====== Dati in esame

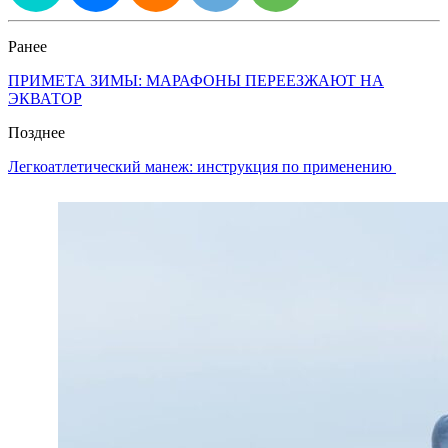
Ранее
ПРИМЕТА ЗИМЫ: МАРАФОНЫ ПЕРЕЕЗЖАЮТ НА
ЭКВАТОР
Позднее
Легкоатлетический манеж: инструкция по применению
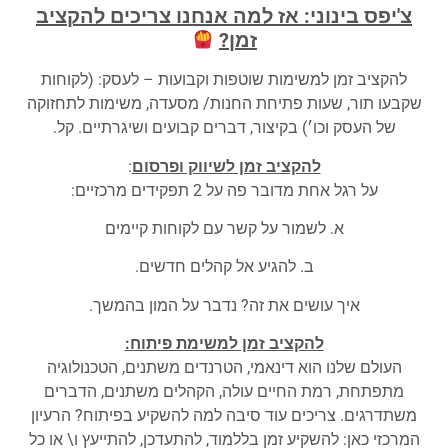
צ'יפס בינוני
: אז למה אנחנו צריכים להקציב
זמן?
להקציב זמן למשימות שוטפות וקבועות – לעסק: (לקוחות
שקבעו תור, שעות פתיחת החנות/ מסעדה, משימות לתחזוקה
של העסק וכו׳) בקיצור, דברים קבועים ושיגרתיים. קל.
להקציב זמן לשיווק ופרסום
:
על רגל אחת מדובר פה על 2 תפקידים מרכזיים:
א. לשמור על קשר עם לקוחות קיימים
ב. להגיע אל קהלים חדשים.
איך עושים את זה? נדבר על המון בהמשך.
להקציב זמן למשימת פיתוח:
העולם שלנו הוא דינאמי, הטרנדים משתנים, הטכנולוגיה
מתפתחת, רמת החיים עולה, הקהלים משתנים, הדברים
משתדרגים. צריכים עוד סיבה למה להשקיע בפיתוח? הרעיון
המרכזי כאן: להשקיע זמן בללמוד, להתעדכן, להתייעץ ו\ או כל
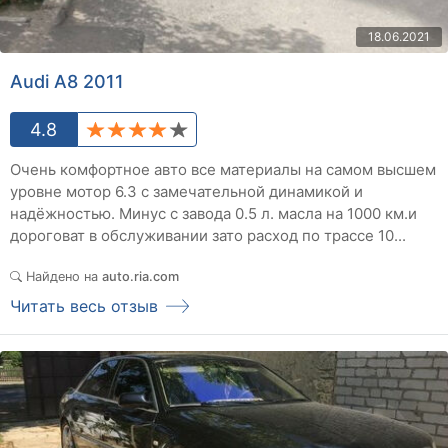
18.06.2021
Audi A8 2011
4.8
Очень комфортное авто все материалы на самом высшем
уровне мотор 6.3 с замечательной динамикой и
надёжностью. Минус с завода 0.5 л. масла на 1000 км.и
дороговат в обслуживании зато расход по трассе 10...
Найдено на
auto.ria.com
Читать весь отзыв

============
====== Dati in esame

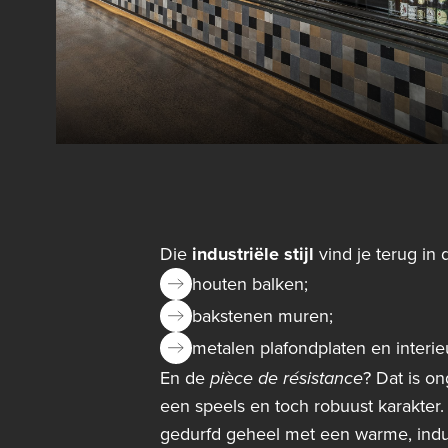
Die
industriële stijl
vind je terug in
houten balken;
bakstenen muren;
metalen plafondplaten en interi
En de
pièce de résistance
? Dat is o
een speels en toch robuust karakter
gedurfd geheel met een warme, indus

============

▶ **Compito assegnato**:
Indichi quante righe delle voci contengono la parola "משתנים", riportando soltanto il numero.

▶ **Soluzione**:
2